What is expected - Examine each line of the data, and copy the ones containing "carne".

Listed records -
—————
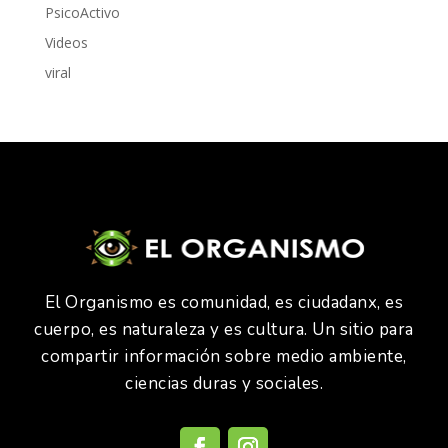
PsicoActivo
Videos
viral
El Organismo es comunidad, es ciudadanx, es
cuerpo, es naturaleza y es cultura. Un sitio para
compartir información sobre medio ambiente,
ciencias duras y sociales.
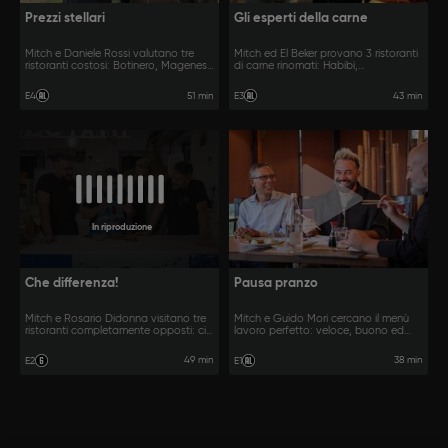
Prezzi stellari
Gli esperti della carne
Mitch e Daniele Rossi valutano tre
Mitch ed El Beker provano 3 ristoranti
ristoranti costosi: Botinero, Magenes
di carne rinomati: Habibi,
e L’Ecurie. Valgono la spesa?
Churraskinho e Svakka. Ne vale la
pena?
51 min
43 min
E4
E3
In riproduzione
Che differenza!
Pausa pranzo
Mitch e Rosario Didonna visitano tre
Mitch e Guido Mori cercano il menù
ristoranti completamente opposti: ci
lavoro perfetto: veloce, buono ed
sarà da stupirsi!
economico. Esiste davvero?
49 min
38 min
E2
E1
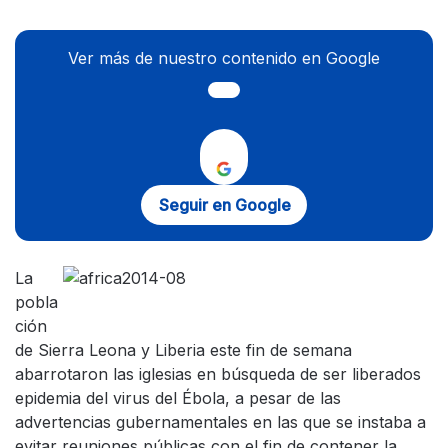
Ver más de nuestro contenido en Google
Seguir en Google
La
pobla
ción
de Sierra Leona y Liberia este fin de semana
abarrotaron las iglesias en búsqueda de ser liberados
epidemia del virus del Ébola, a pesar de las
advertencias gubernamentales en las que se instaba a
evitar reuniones públicas con el fin de contener la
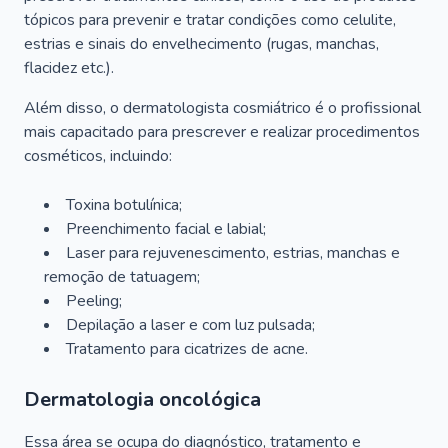
tópicos para prevenir e tratar condições como celulite,
estrias e sinais do envelhecimento (rugas, manchas,
flacidez etc.).
Além disso, o dermatologista cosmiátrico é o profissional
mais capacitado para prescrever e realizar procedimentos
cosméticos, incluindo:
Toxina botulínica;
Preenchimento facial e labial;
Laser para rejuvenescimento, estrias, manchas e
remoção de tatuagem;
Peeling;
Depilação a laser e com luz pulsada;
Tratamento para cicatrizes de acne.
Dermatologia oncológica
Essa área se ocupa do diagnóstico, tratamento e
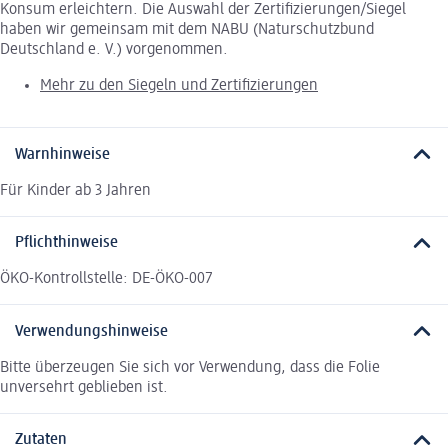
Konsum erleichtern. Die Auswahl der Zertifizierungen/Siegel
haben wir gemeinsam mit dem NABU (Naturschutzbund
Deutschland e. V.) vorgenommen.
Mehr zu den Siegeln und Zertifizierungen
Warnhinweise
Für Kinder ab 3 Jahren
Pflichthinweise
ÖKO-Kontrollstelle: DE-ÖKO-007
Verwendungshinweise
Bitte überzeugen Sie sich vor Verwendung, dass die Folie
unversehrt geblieben ist.
Zutaten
—————
Answer to this exercise -
Gli esperti della carne
di carne rinomati: Habibi,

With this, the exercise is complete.